Наблюдая за ней теперь, я удивлялась: не женщина, а настоящий дредноут. Высокая — можно было с уверенностью сказать, что свой рост Тео унаследовал от нее, — но к тому же весьма плотная, массивная, не такая хлипкая, как ее мальчик. Большая грудь выдавалась вперед, словно полка над камином. На ней можно было бы расставить безделушки, вазу с цветами и бюстик Бетховена, а может быть, одну-две семейные фотографии. Пышные волосы дамы были забраны вверх, и громоздкая прическа, пожалуй, добавляла ей еще несколько дюймов. Когда я села, она великаншей нависла надо мной, что отнюдь не помогло мне расслабиться и перестать нервничать.
Положив руку на каминную полку, она склонилась к огню.
— Я… я хотела осведомиться о здоровье Тео, я хочу сказать, мистера Ванхузера, — выдавила я, — я надеялась повидать его, если можно, подбодрить его и пожелать выздоровления.
Лицо миссис Ванхузер озарилось неискренней улыбкой, больше похожей на гримасу.
— Ах, как чудесно, как мило, но, боюсь, это невозможно. Тео слишком плох сейчас.
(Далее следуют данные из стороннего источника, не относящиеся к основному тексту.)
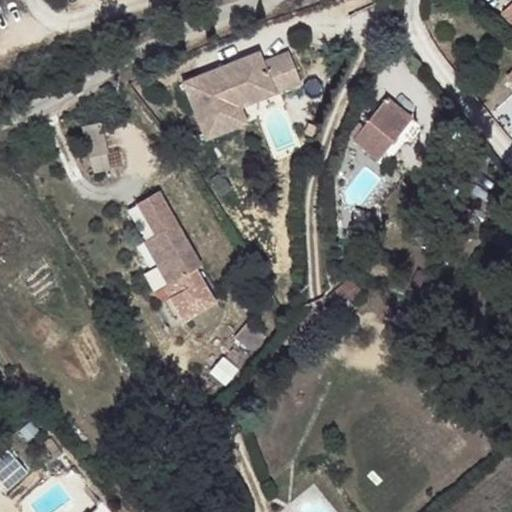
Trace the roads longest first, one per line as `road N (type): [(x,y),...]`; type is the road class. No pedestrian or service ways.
road 1 (track): [(405,0),(348,80),(311,197),(317,285)]
road 2 (unclassified): [(279,0),(0,123)]
road 3 (residential): [(171,0),(51,27),(37,0)]
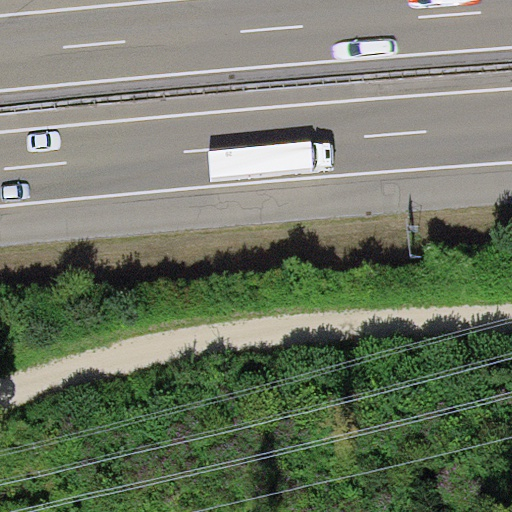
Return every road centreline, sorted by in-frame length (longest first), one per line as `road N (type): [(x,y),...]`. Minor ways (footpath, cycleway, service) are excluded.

Доктор сказал, что всякое душевное волнение ему противопоказано.
Я улыбнулась при мысли о том, что могу стать причиной душевного волнения.
— Вы находите это смешным?
— О нет, что вы, мэм, вовсе нет. Я просто, ну… — Мой голос угас.
Снова отворилась дверь, и появился Мелвилл с подносом. Миссис Ванхузер уселась у камина напротив меня. Мелвилл подвинул к ней изящный столик и поставил на него поднос. Другой столик он поставил рядом со мной.
— Благодарю вас, Мелвилл, можете идти.
Она налила кофе, плеснула молока и протянула мне чашку:
— Так вам, кажется, понравилось общество Тео.
Я кивнула:
— О да…
— Разумеется. Прелестный, обаятельный мальчуган. — Мне показалось, что эти слова не вполне вяжутся с Тео. — И я решила, что ему полезно будет пообщаться здесь с кем-то из сверстников, развлечься…
Я нервно отпила кофе. Миссис Ванхузер тоже поднесла свою чашку к губам, но, подержав, опустила ее:
— Однако теперь, в свете последних событий, я задаю себе вопрос, не было ли это ошибкой.
— Ошибкой?
Она протянула мне блюдо с крохотными кексами, но я отказалась. Взяв один кексик, миссис Граус целиком сунула его в рот и минуту-другую вдумчиво пережевывала. Часы на камине затикали громче. Она проглотила.
— Да, ошибкой. Все это катание на коньках и беготня на морозе… Боюсь, его груди это только повредило.
— Но, миссис Ванхузер, если вы позволите…
— Не позволю. — Она положила в рот еще один крохотный кексик и принялась жевать с такой яростью, что мне невольно стало его жаль.
Справившись с ним, она повернулась и пристально уставилась на меня, как ученый на букашку под микроскопом.
— Дело в том, Флоренс, что вашим воспитанием не занимаются. Полагаю, вашему дяде следовало бы обратить на вас пристальное внимание. В этом и состоят обязанности опекуна, а не только в предоставлении крова и пропитания.
Я сумела лишь выдавить из себя:
— Вы знакомы с моим дядюшкой?
— Нет, не имела удовольствия, никогда даже не слышала о нем, пока мы не приобрели это поместье. А вот с вашей приемной матерью я однажды встречалась.
— Какой она была?
Мать Тео зажмурилась, будто отгораживаясь от настоящего и вглядываясь в далекое прошлое. Наконец она открыла глаза и взяла со стола колокольчик:
— Это было так давно, знаете ли, много лет назад, когда она была почти девочкой. Славненькая, но простовата, простовата. А больше я ничего и не помню теперь. Потом я услышала, что она вышла замуж за кого-то из этих мест.